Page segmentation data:
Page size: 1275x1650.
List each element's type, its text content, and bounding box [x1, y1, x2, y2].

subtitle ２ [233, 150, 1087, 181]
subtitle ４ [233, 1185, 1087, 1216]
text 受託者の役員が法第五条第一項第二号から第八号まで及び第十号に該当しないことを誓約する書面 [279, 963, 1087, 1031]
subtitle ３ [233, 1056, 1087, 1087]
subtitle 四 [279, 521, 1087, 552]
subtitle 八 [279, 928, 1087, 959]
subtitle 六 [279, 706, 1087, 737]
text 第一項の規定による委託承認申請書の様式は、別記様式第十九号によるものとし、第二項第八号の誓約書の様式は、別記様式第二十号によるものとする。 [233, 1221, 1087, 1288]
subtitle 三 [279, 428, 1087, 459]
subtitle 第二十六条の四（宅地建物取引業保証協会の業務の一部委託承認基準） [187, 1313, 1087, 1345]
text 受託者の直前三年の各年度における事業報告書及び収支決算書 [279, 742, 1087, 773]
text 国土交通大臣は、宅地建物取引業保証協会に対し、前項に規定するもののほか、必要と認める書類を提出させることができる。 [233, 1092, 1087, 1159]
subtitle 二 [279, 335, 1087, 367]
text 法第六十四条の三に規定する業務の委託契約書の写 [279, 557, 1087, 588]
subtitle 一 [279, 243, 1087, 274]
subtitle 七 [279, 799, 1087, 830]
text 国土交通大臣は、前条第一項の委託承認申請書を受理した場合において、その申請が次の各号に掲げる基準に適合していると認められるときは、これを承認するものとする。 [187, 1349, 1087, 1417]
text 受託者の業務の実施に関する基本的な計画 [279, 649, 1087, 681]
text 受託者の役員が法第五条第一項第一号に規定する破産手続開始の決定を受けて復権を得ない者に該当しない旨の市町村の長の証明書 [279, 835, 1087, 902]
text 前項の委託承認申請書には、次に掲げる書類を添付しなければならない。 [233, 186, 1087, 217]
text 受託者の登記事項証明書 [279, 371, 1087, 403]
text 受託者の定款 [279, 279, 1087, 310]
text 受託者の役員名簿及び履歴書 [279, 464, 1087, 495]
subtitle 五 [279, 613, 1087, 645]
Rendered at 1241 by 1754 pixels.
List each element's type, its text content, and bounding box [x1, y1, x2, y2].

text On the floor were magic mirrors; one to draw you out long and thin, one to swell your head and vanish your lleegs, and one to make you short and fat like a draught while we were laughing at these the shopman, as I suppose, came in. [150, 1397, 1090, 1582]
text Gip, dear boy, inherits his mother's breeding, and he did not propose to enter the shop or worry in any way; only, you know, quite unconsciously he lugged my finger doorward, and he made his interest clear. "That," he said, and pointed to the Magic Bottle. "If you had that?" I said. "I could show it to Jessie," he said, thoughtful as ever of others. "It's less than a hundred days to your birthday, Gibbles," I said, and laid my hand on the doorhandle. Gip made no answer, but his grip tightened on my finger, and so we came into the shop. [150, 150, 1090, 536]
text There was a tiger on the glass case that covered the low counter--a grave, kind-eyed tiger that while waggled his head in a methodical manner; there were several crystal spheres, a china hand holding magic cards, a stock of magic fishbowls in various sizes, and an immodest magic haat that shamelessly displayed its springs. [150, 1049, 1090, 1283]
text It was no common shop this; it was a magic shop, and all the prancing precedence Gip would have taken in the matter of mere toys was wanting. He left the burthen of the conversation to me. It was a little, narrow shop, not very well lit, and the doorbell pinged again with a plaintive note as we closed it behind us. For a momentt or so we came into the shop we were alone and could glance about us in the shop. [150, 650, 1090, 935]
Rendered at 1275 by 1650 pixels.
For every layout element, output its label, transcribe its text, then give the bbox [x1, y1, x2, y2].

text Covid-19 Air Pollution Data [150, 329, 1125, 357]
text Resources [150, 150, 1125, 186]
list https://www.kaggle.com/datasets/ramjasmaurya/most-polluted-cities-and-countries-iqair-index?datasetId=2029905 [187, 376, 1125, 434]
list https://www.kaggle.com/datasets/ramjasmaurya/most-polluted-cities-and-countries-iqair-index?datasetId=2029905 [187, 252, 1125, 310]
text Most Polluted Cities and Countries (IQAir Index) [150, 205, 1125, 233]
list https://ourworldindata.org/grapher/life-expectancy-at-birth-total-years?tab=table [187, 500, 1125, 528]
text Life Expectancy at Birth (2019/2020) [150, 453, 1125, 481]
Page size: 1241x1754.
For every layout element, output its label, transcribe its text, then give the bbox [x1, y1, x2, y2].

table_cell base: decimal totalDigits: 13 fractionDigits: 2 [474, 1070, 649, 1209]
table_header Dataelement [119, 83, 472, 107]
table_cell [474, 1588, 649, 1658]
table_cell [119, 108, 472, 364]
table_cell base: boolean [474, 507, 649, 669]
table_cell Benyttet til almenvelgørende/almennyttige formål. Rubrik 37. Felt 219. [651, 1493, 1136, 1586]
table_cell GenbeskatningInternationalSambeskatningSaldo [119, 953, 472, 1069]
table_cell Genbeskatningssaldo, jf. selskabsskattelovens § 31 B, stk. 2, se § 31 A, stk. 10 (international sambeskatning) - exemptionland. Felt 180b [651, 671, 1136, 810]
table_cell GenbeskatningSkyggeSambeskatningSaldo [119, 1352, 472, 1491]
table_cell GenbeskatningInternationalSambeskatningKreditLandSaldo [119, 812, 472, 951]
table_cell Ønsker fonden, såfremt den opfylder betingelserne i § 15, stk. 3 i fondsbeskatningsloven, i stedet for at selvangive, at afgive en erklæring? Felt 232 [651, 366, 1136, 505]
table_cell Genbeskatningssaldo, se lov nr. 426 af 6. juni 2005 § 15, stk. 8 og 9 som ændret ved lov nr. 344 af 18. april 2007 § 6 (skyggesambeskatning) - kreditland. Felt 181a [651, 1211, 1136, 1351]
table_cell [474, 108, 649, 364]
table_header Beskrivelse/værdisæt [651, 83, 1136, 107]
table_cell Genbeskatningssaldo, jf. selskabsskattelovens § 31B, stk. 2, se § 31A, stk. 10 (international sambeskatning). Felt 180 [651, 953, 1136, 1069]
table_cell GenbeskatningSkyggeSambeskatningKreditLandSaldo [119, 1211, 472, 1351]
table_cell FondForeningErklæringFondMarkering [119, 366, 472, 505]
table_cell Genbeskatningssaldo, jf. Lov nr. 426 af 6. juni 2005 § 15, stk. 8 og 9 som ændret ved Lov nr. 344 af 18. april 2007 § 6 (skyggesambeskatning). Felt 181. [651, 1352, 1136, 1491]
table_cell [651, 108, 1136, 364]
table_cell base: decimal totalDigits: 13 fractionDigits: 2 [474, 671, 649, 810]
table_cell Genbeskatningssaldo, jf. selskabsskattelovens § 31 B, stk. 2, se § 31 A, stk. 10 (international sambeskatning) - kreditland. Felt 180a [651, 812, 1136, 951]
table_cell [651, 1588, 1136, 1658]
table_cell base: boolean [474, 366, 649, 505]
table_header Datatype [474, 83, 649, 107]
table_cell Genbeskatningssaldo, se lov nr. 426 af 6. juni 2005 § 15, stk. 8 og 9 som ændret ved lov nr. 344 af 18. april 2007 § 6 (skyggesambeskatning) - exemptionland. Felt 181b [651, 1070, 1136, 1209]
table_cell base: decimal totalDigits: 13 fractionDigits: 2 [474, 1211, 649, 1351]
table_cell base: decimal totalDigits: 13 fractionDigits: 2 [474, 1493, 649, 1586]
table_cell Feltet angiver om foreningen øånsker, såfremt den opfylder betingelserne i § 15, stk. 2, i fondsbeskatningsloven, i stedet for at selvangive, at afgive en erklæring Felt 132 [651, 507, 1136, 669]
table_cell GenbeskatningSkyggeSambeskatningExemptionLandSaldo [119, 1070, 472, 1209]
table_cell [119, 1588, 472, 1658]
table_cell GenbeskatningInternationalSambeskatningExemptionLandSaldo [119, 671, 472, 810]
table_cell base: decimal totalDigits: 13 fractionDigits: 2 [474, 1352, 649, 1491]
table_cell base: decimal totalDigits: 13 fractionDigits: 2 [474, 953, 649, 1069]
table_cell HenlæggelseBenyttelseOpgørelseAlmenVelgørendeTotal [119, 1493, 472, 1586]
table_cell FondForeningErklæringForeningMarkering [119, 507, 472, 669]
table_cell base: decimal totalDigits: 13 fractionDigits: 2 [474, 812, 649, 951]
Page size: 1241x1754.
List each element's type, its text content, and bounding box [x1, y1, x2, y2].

EXERCISE REQUIREMENTS
A line qualifies when it holds the word "totalDigits"; report all qualifying lines from the records above.

ANSWER SECTION
table_cell base: decimal totalDigits: 13 fractionDigits: 2 [474, 1070, 649, 1209]
table_cell base: decimal totalDigits: 13 fractionDigits: 2 [474, 671, 649, 810]
table_cell base: decimal totalDigits: 13 fractionDigits: 2 [474, 1211, 649, 1351]
table_cell base: decimal totalDigits: 13 fractionDigits: 2 [474, 1493, 649, 1586]
table_cell base: decimal totalDigits: 13 fractionDigits: 2 [474, 1352, 649, 1491]
table_cell base: decimal totalDigits: 13 fractionDigits: 2 [474, 953, 649, 1069]
table_cell base: decimal totalDigits: 13 fractionDigits: 2 [474, 812, 649, 951]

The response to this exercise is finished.